**WHAT IS NEEDED**
Reproduce every line of the entries below character for character.

[[ DATA SUPPLIED open ]]

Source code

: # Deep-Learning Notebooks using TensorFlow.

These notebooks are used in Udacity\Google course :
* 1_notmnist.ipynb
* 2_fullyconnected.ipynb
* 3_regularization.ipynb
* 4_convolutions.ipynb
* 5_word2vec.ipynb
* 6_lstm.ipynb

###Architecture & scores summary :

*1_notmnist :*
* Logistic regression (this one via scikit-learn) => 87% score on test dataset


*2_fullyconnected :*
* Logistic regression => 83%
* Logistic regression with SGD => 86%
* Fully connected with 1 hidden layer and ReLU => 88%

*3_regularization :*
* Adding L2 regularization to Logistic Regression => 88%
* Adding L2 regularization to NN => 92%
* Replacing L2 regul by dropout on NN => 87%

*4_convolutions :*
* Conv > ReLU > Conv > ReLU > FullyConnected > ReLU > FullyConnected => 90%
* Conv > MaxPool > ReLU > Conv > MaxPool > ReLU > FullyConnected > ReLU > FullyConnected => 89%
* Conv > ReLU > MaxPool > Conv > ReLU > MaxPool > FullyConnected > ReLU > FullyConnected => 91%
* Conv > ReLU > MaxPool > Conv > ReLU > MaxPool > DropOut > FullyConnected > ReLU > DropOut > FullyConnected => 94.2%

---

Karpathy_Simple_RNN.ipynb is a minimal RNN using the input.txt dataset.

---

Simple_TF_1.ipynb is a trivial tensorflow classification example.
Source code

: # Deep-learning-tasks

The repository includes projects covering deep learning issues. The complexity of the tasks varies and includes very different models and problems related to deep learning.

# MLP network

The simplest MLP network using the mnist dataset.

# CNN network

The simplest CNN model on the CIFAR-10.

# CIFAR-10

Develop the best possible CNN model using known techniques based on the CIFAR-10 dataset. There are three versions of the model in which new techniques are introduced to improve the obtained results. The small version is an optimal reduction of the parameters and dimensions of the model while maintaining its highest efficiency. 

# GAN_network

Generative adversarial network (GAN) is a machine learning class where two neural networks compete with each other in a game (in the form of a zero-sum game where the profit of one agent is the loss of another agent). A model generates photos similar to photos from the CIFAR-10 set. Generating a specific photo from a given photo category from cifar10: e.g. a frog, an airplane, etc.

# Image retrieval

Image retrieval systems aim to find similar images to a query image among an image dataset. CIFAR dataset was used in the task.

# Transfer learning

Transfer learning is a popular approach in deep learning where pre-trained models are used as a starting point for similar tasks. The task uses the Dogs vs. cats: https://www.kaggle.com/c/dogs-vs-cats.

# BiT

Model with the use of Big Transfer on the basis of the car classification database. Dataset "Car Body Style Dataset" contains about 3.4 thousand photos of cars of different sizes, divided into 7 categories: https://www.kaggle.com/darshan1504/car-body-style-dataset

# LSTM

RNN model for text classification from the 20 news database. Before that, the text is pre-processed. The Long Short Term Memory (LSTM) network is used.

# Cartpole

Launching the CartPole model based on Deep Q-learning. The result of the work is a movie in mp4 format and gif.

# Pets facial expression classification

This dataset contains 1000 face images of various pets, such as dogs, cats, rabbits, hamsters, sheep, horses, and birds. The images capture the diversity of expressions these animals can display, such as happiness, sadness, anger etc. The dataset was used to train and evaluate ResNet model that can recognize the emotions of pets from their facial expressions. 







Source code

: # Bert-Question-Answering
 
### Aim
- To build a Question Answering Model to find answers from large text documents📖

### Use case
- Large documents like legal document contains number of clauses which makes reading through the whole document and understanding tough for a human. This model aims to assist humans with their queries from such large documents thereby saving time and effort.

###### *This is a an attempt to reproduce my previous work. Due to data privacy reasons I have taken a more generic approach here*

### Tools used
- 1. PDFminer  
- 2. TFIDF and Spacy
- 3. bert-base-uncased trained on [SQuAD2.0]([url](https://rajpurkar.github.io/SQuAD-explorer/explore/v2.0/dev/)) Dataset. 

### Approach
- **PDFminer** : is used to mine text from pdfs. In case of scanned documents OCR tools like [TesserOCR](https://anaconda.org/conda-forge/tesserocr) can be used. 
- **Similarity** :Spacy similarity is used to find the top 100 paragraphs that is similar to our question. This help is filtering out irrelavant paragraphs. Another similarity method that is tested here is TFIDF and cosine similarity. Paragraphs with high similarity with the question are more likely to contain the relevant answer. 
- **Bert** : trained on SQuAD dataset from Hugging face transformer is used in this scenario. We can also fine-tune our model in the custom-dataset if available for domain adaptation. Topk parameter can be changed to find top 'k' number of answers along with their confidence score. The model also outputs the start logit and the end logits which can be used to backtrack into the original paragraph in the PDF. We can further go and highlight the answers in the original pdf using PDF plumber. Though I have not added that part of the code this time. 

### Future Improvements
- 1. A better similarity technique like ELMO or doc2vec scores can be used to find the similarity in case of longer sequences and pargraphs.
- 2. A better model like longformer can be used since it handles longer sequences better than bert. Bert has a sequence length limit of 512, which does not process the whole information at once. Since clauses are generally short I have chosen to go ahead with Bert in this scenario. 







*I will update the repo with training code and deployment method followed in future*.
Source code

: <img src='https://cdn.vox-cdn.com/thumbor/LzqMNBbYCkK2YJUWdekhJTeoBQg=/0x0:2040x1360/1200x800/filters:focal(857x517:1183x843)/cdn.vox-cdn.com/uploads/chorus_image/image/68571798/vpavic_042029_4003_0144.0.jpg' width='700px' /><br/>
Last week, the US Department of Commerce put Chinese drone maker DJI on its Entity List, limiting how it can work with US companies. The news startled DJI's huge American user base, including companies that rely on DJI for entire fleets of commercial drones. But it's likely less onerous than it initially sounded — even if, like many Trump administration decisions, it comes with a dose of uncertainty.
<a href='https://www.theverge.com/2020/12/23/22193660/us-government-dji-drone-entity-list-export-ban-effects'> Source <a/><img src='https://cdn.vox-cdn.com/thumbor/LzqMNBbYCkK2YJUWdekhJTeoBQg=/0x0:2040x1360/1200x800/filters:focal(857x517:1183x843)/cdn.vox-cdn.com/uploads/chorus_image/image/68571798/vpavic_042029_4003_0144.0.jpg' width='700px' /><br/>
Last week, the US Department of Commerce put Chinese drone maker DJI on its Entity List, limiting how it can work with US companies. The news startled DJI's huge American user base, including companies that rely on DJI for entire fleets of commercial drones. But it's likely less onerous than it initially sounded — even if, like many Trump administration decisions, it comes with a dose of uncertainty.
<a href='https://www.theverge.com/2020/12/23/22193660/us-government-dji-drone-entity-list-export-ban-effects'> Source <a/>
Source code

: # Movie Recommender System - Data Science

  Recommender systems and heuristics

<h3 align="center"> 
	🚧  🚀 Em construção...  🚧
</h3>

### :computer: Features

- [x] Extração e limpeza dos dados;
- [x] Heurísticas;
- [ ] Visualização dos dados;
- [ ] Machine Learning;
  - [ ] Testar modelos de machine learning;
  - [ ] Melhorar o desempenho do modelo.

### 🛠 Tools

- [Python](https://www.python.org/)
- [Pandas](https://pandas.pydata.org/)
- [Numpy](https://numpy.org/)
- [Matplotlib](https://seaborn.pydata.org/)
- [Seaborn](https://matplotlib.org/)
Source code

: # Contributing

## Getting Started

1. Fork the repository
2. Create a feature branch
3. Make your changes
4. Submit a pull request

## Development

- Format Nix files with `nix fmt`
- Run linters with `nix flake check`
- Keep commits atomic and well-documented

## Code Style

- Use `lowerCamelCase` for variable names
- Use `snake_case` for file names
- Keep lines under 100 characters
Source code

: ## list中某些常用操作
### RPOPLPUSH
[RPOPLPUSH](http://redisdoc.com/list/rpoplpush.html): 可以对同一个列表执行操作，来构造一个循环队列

[[ DATA SUPPLIED closed ]]

**REPLY**
Source code

: # Deep-Learning Notebooks using TensorFlow.

These notebooks are used in Udacity\Google course :
* 1_notmnist.ipynb
* 2_fullyconnected.ipynb
* 3_regularization.ipynb
* 4_convolutions.ipynb
* 5_word2vec.ipynb
* 6_lstm.ipynb

###Architecture & scores summary :

*1_notmnist :*
* Logistic regression (this one via scikit-learn) => 87% score on test dataset


*2_fullyconnected :*
* Logistic regression => 83%
* Logistic regression with SGD => 86%
* Fully connected with 1 hidden layer and ReLU => 88%

*3_regularization :*
* Adding L2 regularization to Logistic Regression => 88%
* Adding L2 regularization to NN => 92%
* Replacing L2 regul by dropout on NN => 87%

*4_convolutions :*
* Conv > ReLU > Conv > ReLU > FullyConnected > ReLU > FullyConnected => 90%
* Conv > MaxPool > ReLU > Conv > MaxPool > ReLU > FullyConnected > ReLU > FullyConnected => 89%
* Conv > ReLU > MaxPool > Conv > ReLU > MaxPool > FullyConnected > ReLU > FullyConnected => 91%
* Conv > ReLU > MaxPool > Conv > ReLU > MaxPool > DropOut > FullyConnected > ReLU > DropOut > FullyConnected => 94.2%

---

Karpathy_Simple_RNN.ipynb is a minimal RNN using the input.txt dataset.

---

Simple_TF_1.ipynb is a trivial tensorflow classification example.
Source code

: # Deep-learning-tasks

The repository includes projects covering deep learning issues. The complexity of the tasks varies and includes very different models and problems related to deep learning.

# MLP network

The simplest MLP network using the mnist dataset.

# CNN network

The simplest CNN model on the CIFAR-10.

# CIFAR-10

Develop the best possible CNN model using known techniques based on the CIFAR-10 dataset. There are three versions of the model in which new techniques are introduced to improve the obtained results. The small version is an optimal reduction of the parameters and dimensions of the model while maintaining its highest efficiency. 

# GAN_network

Generative adversarial network (GAN) is a machine learning class where two neural networks compete with each other in a game (in the form of a zero-sum game where the profit of one agent is the loss of another agent). A model generates photos similar to photos from the CIFAR-10 set. Generating a specific photo from a given photo category from cifar10: e.g. a frog, an airplane, etc.

# Image retrieval

Image retrieval systems aim to find similar images to a query image among an image dataset. CIFAR dataset was used in the task.

# Transfer learning

Transfer learning is a popular approach in deep learning where pre-trained models are used as a starting point for similar tasks. The task uses the Dogs vs. cats: https://www.kaggle.com/c/dogs-vs-cats.

# BiT

Model with the use of Big Transfer on the basis of the car classification database. Dataset "Car Body Style Dataset" contains about 3.4 thousand photos of cars of different sizes, divided into 7 categories: https://www.kaggle.com/darshan1504/car-body-style-dataset

# LSTM

RNN model for text classification from the 20 news database. Before that, the text is pre-processed. The Long Short Term Memory (LSTM) network is used.

# Cartpole

Launching the CartPole model based on Deep Q-learning. The result of the work is a movie in mp4 format and gif.

# Pets facial expression classification

This dataset contains 1000 face images of various pets, such as dogs, cats, rabbits, hamsters, sheep, horses, and birds. The images capture the diversity of expressions these animals can display, such as happiness, sadness, anger etc. The dataset was used to train and evaluate ResNet model that can recognize the emotions of pets from their facial expressions. 







Source code

: # Bert-Question-Answering
 
### Aim
- To build a Question Answering Model to find answers from large text documents📖

### Use case
- Large documents like legal document contains number of clauses which makes reading through the whole document and understanding tough for a human. This model aims to assist humans with their queries from such large documents thereby saving time and effort.

###### *This is a an attempt to reproduce my previous work. Due to data privacy reasons I have taken a more generic approach here*

### Tools used
- 1. PDFminer  
- 2. TFIDF and Spacy
- 3. bert-base-uncased trained on [SQuAD2.0]([url](https://rajpurkar.github.io/SQuAD-explorer/explore/v2.0/dev/)) Dataset. 

### Approach
- **PDFminer** : is used to mine text from pdfs. In case of scanned documents OCR tools like [TesserOCR](https://anaconda.org/conda-forge/tesserocr) can be used. 
- **Similarity** :Spacy similarity is used to find the top 100 paragraphs that is similar to our question. This help is filtering out irrelavant paragraphs. Another similarity method that is tested here is TFIDF and cosine similarity. Paragraphs with high similarity with the question are more likely to contain the relevant answer. 
- **Bert** : trained on SQuAD dataset from Hugging face transformer is used in this scenario. We can also fine-tune our model in the custom-dataset if available for domain adaptation. Topk parameter can be changed to find top 'k' number of answers along with their confidence score. The model also outputs the start logit and the end logits which can be used to backtrack into the original paragraph in the PDF. We can further go and highlight the answers in the original pdf using PDF plumber. Though I have not added that part of the code this time. 

### Future Improvements
- 1. A better similarity technique like ELMO or doc2vec scores can be used to find the similarity in case of longer sequences and pargraphs.
- 2. A better model like longformer can be used since it handles longer sequences better than bert. Bert has a sequence length limit of 512, which does not process the whole information at once. Since clauses are generally short I have chosen to go ahead with Bert in this scenario. 







*I will update the repo with training code and deployment method followed in future*.
Source code

: <img src='https://cdn.vox-cdn.com/thumbor/LzqMNBbYCkK2YJUWdekhJTeoBQg=/0x0:2040x1360/1200x800/filters:focal(857x517:1183x843)/cdn.vox-cdn.com/uploads/chorus_image/image/68571798/vpavic_042029_4003_0144.0.jpg' width='700px' /><br/>
Last week, the US Department of Commerce put Chinese drone maker DJI on its Entity List, limiting how it can work with US companies. The news startled DJI's huge American user base, including companies that rely on DJI for entire fleets of commercial drones. But it's likely less onerous than it initially sounded — even if, like many Trump administration decisions, it comes with a dose of uncertainty.
<a href='https://www.theverge.com/2020/12/23/22193660/us-government-dji-drone-entity-list-export-ban-effects'> Source <a/><img src='https://cdn.vox-cdn.com/thumbor/LzqMNBbYCkK2YJUWdekhJTeoBQg=/0x0:2040x1360/1200x800/filters:focal(857x517:1183x843)/cdn.vox-cdn.com/uploads/chorus_image/image/68571798/vpavic_042029_4003_0144.0.jpg' width='700px' /><br/>
Last week, the US Department of Commerce put Chinese drone maker DJI on its Entity List, limiting how it can work with US companies. The news startled DJI's huge American user base, including companies that rely on DJI for entire fleets of commercial drones. But it's likely less onerous than it initially sounded — even if, like many Trump administration decisions, it comes with a dose of uncertainty.
<a href='https://www.theverge.com/2020/12/23/22193660/us-government-dji-drone-entity-list-export-ban-effects'> Source <a/>
Source code

: # Movie Recommender System - Data Science

  Recommender systems and heuristics

<h3 align="center"> 
	🚧  🚀 Em construção...  🚧
</h3>

### :computer: Features

- [x] Extração e limpeza dos dados;
- [x] Heurísticas;
- [ ] Visualização dos dados;
- [ ] Machine Learning;
  - [ ] Testar modelos de machine learning;
  - [ ] Melhorar o desempenho do modelo.

### 🛠 Tools

- [Python](https://www.python.org/)
- [Pandas](https://pandas.pydata.org/)
- [Numpy](https://numpy.org/)
- [Matplotlib](https://seaborn.pydata.org/)
- [Seaborn](https://matplotlib.org/)
Source code

: # Contributing

## Getting Started

1. Fork the repository
2. Create a feature branch
3. Make your changes
4. Submit a pull request

## Development

- Format Nix files with `nix fmt`
- Run linters with `nix flake check`
- Keep commits atomic and well-documented

## Code Style

- Use `lowerCamelCase` for variable names
- Use `snake_case` for file names
- Keep lines under 100 characters
Source code

: ## list中某些常用操作
### RPOPLPUSH
[RPOPLPUSH](http://redisdoc.com/list/rpoplpush.html): 可以对同一个列表执行操作，来构造一个循环队列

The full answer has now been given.